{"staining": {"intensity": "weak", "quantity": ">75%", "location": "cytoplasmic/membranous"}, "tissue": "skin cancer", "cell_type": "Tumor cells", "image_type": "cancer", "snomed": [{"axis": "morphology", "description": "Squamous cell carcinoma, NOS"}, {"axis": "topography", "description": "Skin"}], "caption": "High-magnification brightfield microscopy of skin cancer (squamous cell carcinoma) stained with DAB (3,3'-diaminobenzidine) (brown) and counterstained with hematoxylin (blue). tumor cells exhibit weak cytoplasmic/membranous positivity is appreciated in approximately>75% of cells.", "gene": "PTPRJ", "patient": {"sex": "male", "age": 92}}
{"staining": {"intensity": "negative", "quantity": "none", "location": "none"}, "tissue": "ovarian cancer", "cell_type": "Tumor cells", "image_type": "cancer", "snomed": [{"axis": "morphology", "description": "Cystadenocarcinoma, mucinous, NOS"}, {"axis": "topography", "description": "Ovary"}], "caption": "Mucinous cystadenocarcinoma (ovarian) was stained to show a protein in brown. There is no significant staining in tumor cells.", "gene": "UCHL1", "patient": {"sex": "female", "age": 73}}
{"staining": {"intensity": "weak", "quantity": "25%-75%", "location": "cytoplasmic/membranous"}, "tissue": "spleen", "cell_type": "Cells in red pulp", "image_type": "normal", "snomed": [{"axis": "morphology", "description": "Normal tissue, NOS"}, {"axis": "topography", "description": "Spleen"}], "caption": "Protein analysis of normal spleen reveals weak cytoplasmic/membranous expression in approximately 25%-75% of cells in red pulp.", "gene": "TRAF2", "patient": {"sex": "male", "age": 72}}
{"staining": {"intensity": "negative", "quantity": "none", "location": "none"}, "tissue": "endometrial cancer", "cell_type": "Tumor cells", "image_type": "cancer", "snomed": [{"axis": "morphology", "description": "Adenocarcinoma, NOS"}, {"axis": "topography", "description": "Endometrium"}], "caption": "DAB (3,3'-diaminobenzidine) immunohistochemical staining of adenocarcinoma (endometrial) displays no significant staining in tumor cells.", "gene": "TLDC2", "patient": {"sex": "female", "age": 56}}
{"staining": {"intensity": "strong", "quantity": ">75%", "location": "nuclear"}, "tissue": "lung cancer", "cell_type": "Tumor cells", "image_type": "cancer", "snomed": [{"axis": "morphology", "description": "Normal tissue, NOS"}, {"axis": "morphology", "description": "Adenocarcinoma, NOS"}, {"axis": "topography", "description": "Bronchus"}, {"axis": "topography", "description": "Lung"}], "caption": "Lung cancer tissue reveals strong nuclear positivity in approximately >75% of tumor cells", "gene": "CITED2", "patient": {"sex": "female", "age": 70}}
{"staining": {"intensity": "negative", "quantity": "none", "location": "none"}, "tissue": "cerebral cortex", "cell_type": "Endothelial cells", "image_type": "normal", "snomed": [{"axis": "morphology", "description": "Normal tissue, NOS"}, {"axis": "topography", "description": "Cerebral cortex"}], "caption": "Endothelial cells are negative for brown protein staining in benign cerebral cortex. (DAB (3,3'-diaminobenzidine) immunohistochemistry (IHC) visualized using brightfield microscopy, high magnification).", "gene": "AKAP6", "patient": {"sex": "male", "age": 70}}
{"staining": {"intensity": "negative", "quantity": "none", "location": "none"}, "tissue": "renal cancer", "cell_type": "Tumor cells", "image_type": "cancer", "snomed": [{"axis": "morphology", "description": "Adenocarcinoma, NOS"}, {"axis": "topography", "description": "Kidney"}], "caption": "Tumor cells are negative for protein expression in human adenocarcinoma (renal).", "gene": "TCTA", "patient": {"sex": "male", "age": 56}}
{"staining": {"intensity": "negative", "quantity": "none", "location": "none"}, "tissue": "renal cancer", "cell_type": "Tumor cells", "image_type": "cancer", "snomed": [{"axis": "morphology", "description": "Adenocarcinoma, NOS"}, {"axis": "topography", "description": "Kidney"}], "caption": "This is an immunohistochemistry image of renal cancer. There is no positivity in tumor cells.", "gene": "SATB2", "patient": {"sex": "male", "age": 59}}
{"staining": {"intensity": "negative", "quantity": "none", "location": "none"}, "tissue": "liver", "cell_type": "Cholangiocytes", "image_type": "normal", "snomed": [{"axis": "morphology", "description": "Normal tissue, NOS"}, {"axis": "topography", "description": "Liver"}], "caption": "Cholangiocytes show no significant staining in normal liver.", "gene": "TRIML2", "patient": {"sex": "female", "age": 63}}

▶ **Work required**
Only the number of lines above that contain "cytoplasmic" should be given as the answer.

▶ **Response for this exercise**
2